Given text section start
Monday, 29 September 2014

Leeds Trolleybus Enquiry Day 52

Leeds Trolleybus Public Enquiry

Day 52

Friday 26th September 2014 

Audio recordings of today's sessions are linked here, and below I am pleased to present a document I have been given permission to publish.

In the first morning session of Day 52 of the Leeds Trolleybus Public Enquiry, Friday 26th September 2014, Neil Cameron QC continues his cross examination of Mr David Alexander, Regional Managing Director for First Bus on behalf of the Applicant for the TWO, NGT.

In the late morning session of Day 52 of the Leeds Trolleybus Public Enquiry, Friday 26th September 2014, Neil Cameron QC concludes his cross examination of Mr David Alexander, Regional Managing Director for First Bus on behalf of the Applicant for the TWO, NGT.  The Inspector then has some questions of his own.

In the afternoon session of Day 52 of the Leeds Trolleybus Public Enquiry, Friday 26th September 2014, Gregory Jones QC re-examines Mr David Alexander, Regional Managing Director for First Bus.


The following document has come into my view and I have been given permission to quote in full here on my blog.  It is a formal reply put to Leeds City Councillors in response to the report given by Dave Haskins, Project Director of NGT, to the West Yorkshire Combined Authority (formerly Metro) a few days ago.  In that document Mr Haskins seems to suggest to the WYCA that all is going smoothly with the trolleybus at the Public Enquiry.

This is definitely not the case, as anyone who has spent any time at the enquiry or listening to the examinations on the audio recordings should know.
Given text section end
Data for analysis section start
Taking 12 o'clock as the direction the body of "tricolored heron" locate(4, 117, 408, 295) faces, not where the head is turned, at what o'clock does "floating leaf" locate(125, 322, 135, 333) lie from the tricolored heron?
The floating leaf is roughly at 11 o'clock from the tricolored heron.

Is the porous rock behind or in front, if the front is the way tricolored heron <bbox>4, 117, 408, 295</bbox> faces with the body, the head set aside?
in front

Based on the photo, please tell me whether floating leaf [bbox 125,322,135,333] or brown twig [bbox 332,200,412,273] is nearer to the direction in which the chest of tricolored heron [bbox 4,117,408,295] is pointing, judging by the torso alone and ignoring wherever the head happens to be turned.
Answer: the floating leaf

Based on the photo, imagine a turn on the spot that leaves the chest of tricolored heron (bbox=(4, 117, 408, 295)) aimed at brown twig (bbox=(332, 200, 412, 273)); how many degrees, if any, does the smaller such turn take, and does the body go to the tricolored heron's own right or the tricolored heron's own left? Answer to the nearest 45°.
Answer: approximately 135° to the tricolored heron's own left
Data for analysis section end
* Tasks and exercises
A. Print the blog post on Day 52 of the Leeds Trolleybus enquiry in full, word for word.
B. Go through all the spatial grounding records and switch every "brown twig" to "dry twig", leaving everything else in those records unchanged.

* Per-task answers
A.
Monday, 29 September 2014

Leeds Trolleybus Enquiry Day 52

Leeds Trolleybus Public Enquiry

Day 52

Friday 26th September 2014 

Audio recordings of today's sessions are linked here, and below I am pleased to present a document I have been given permission to publish.

In the first morning session of Day 52 of the Leeds Trolleybus Public Enquiry, Friday 26th September 2014, Neil Cameron QC continues his cross examination of Mr David Alexander, Regional Managing Director for First Bus on behalf of the Applicant for the TWO, NGT.

In the late morning session of Day 52 of the Leeds Trolleybus Public Enquiry, Friday 26th September 2014, Neil Cameron QC concludes his cross examination of Mr David Alexander, Regional Managing Director for First Bus on behalf of the Applicant for the TWO, NGT.  The Inspector then has some questions of his own.

In the afternoon session of Day 52 of the Leeds Trolleybus Public Enquiry, Friday 26th September 2014, Gregory Jones QC re-examines Mr David Alexander, Regional Managing Director for First Bus.


The following document has come into my view and I have been given permission to quote in full here on my blog.  It is a formal reply put to Leeds City Councillors in response to the report given by Dave Haskins, Project Director of NGT, to the West Yorkshire Combined Authority (formerly Metro) a few days ago.  In that document Mr Haskins seems to suggest to the WYCA that all is going smoothly with the trolleybus at the Public Enquiry.

This is definitely not the case, as anyone who has spent any time at the enquiry or listening to the examinations on the audio recordings should know.

B.
Taking 12 o'clock as the direction the body of "tricolored heron" locate(4, 117, 408, 295) faces, not where the head is turned, at what o'clock does "floating leaf" locate(125, 322, 135, 333) lie from the tricolored heron?
The floating leaf is roughly at 11 o'clock from the tricolored heron.

Is the porous rock behind or in front, if the front is the way tricolored heron <bbox>4, 117, 408, 295</bbox> faces with the body, the head set aside?
in front

Based on the photo, please tell me whether floating leaf [bbox 125,322,135,333] or dry twig [bbox 332,200,412,273] is nearer to the direction in which the chest of tricolored heron [bbox 4,117,408,295] is pointing, judging by the torso alone and ignoring wherever the head happens to be turned.
Answer: the floating leaf

Based on the photo, imagine a turn on the spot that leaves the chest of tricolored heron (bbox=(4, 117, 408, 295)) aimed at dry twig (bbox=(332, 200, 412, 273)); how many degrees, if any, does the smaller such turn take, and does the body go to the tricolored heron's own right or the tricolored heron's own left? Answer to the nearest 45°.
Answer: approximately 135° to the tricolored heron's own left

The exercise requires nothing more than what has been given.